■ SELECTED EXTRACT
Facial age estimation, in which a user’s face is scanned to estimate their age, is also on the UK regulator’s list of suggestions. This type of software, however, has been criticised for lacking accuracy, with a greater degree of errors on non-white faces.

“There’s a lot of investment going into this area, and [it is being] improved upon all the time,” said Whitehead. “For example, in bias, there are increasing steps to make sure that the training data sets used are using diverse data.”

Critics, including the Open Rights Group and the Digital Policy Alliance, an internet and technology sector think-tank, argue age verification will create databases containing highly sensitive information that could expose individuals if leaked or hacked.

“Ofcom’s proposed guidelines create serious risks to everyone’s privacy and security,” said Abigail Burke of the Open Rights Group. 

“The potential consequences of data being leaked are catastrophic and could include blackmail, fraud, relationship damage and the outing of people’s sexual preferences in very vulnerable circumstances.”

However, Iain Corby, executive director at the Age Verification Providers Association, a trade body for suppliers of age-assurance technologies, said data protection laws prevent this.

“Understandably, no one wants to give a porn site their personal data,” he said. “Our members are tightly regulated and have done over a billion online age checks without any data breaches because we don’t create any new central databases of personal information.”

■ SOURCE INFORMATION
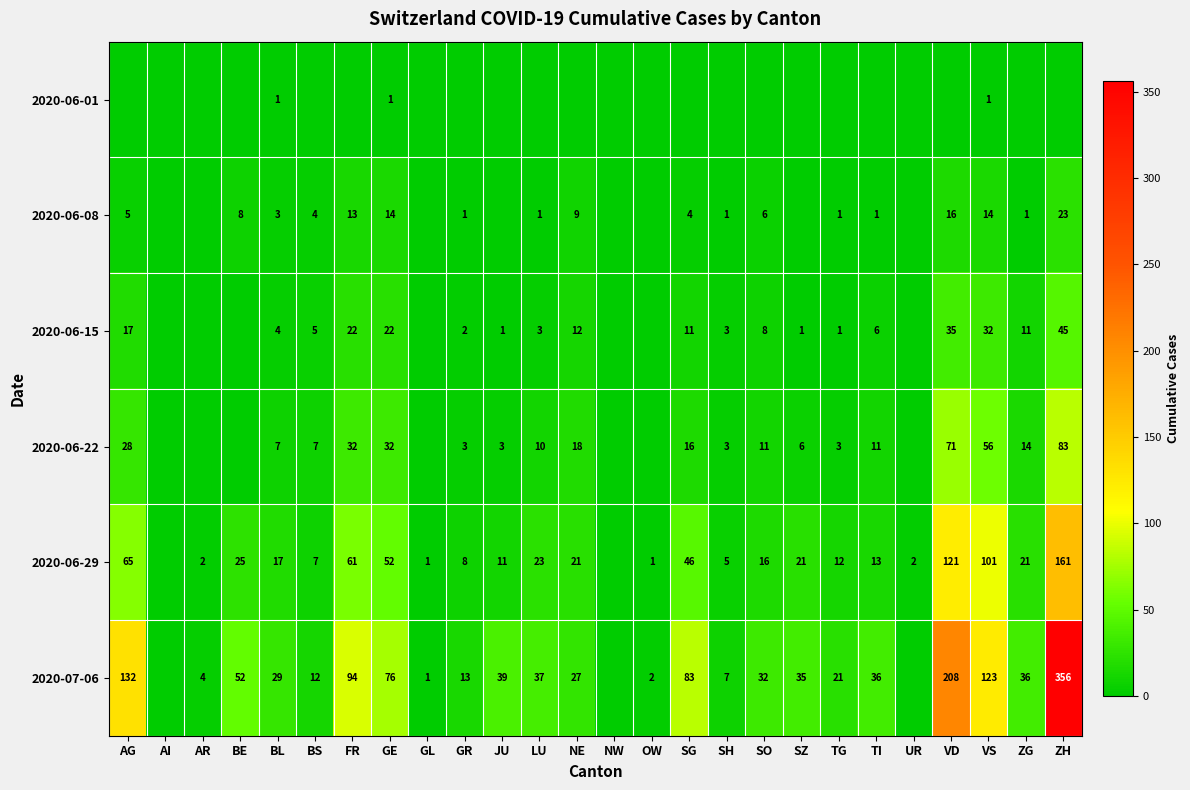

What is the sum of the 2020-06-29 values at VS and SH?

106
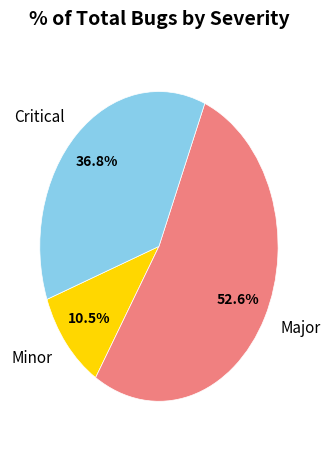

How many slices are in this pie chart?

3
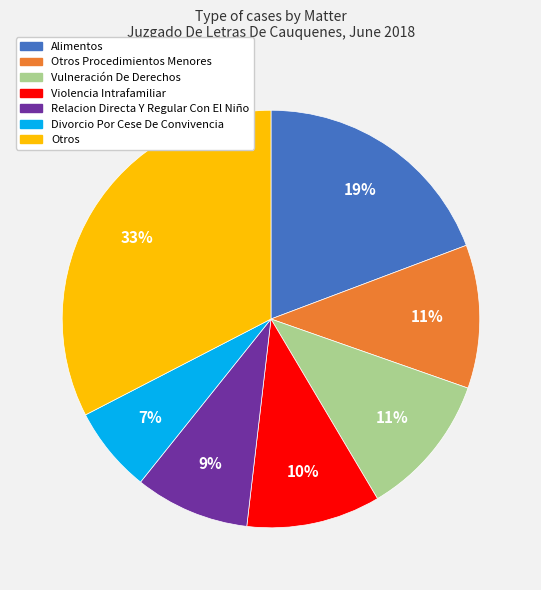

Is the sum of Violencia Intrafamiliar and Vulneración De Derechos greater than half?

No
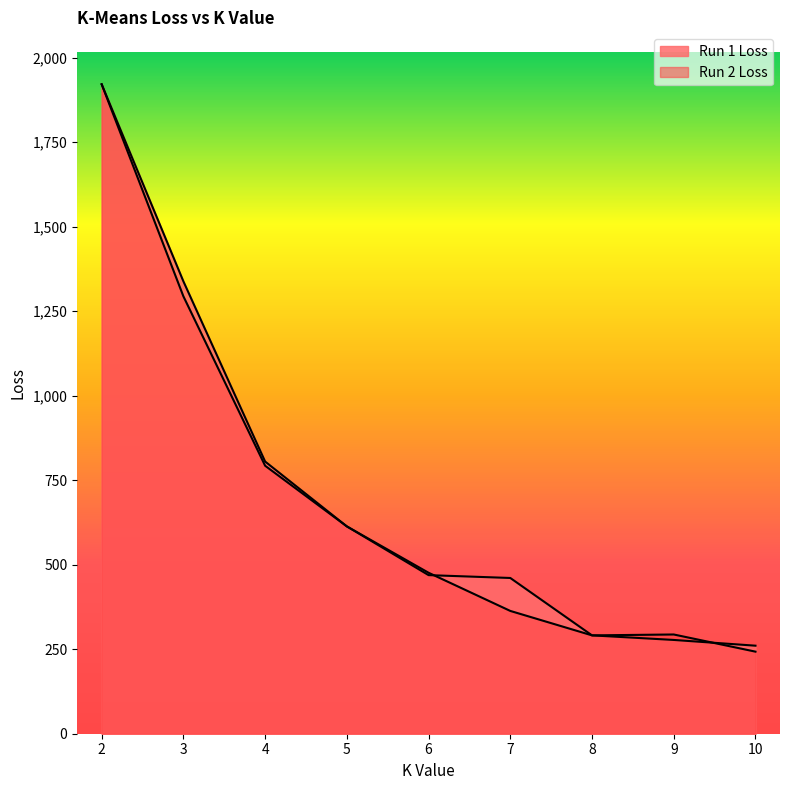

At 7, list the series in order from smallest to largest.

Run 2 Loss, Run 1 Loss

■ TASKS FOR THIS EXERCISE
a – Answer these questions using the age verification excerpt:
(i) On which faces does facial age estimation software make a greater degree of errors?
(ii) Which organization is Abigail Burke with?
(iii) According to Iain Corby, how many online age checks have the association's members done without any data breaches?
b – Output the passage of the age verification excerpt from "Facial age estimation, in" up to and including "on non-white faces.".
The listing comes from a different source than the text above it.

■ ANSWERS BELOW
a –
(i) Non-white faces.
(ii) The Open Rights Group.
(iii) Over a billion.

b –
Facial age estimation, in which a user’s face is scanned to estimate their age, is also on the UK regulator’s list of suggestions. This type of software, however, has been criticised for lacking accuracy, with a greater degree of errors on non-white faces.